## Exercise details
Check every line of the data for the word "pancreatic", and copy those that have it.

Source records
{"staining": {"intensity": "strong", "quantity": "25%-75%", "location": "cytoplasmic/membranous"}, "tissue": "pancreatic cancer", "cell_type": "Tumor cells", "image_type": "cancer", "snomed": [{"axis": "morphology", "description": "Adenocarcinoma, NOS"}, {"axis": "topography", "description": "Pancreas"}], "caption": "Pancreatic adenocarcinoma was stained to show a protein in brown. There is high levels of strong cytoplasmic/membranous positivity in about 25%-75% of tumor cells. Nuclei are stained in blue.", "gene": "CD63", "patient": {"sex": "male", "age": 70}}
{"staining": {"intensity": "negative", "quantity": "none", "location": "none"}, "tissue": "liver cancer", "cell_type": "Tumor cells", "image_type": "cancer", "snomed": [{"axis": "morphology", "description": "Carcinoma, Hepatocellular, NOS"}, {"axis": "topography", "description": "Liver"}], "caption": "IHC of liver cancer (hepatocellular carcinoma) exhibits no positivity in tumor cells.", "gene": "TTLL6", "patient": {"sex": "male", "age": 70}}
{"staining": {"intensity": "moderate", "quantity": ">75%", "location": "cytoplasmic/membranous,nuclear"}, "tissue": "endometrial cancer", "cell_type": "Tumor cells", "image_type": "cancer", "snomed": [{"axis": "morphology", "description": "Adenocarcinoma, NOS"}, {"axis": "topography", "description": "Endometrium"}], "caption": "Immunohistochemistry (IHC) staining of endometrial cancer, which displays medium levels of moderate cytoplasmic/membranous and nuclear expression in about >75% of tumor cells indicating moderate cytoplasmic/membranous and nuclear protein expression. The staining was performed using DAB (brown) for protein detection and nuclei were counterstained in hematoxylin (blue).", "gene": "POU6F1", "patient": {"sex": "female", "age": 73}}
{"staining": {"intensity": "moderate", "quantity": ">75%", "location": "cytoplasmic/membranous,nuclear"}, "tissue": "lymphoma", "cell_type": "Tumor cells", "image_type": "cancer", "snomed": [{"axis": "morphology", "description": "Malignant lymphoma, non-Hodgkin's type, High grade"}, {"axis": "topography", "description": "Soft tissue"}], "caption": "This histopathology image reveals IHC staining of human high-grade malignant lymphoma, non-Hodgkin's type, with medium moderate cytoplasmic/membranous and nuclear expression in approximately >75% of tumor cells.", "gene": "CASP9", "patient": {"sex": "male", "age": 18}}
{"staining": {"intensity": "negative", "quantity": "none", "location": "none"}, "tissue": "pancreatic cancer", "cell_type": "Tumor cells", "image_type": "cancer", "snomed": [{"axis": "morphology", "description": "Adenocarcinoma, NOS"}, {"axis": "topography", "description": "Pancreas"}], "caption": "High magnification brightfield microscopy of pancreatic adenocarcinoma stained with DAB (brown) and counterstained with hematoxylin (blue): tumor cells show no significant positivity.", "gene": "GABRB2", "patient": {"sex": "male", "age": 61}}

## The completed task
{"staining": {"intensity": "strong", "quantity": "25%-75%", "location": "cytoplasmic/membranous"}, "tissue": "pancreatic cancer", "cell_type": "Tumor cells", "image_type": "cancer", "snomed": [{"axis": "morphology", "description": "Adenocarcinoma, NOS"}, {"axis": "topography", "description": "Pancreas"}], "caption": "Pancreatic adenocarcinoma was stained to show a protein in brown. There is high levels of strong cytoplasmic/membranous positivity in about 25%-75% of tumor cells. Nuclei are stained in blue.", "gene": "CD63", "patient": {"sex": "male", "age": 70}}
{"staining": {"intensity": "negative", "quantity": "none", "location": "none"}, "tissue": "pancreatic cancer", "cell_type": "Tumor cells", "image_type": "cancer", "snomed": [{"axis": "morphology", "description": "Adenocarcinoma, NOS"}, {"axis": "topography", "description": "Pancreas"}], "caption": "High magnification brightfield microscopy of pancreatic adenocarcinoma stained with DAB (brown) and counterstained with hematoxylin (blue): tumor cells show no significant positivity.", "gene": "GABRB2", "patient": {"sex": "male", "age": 61}}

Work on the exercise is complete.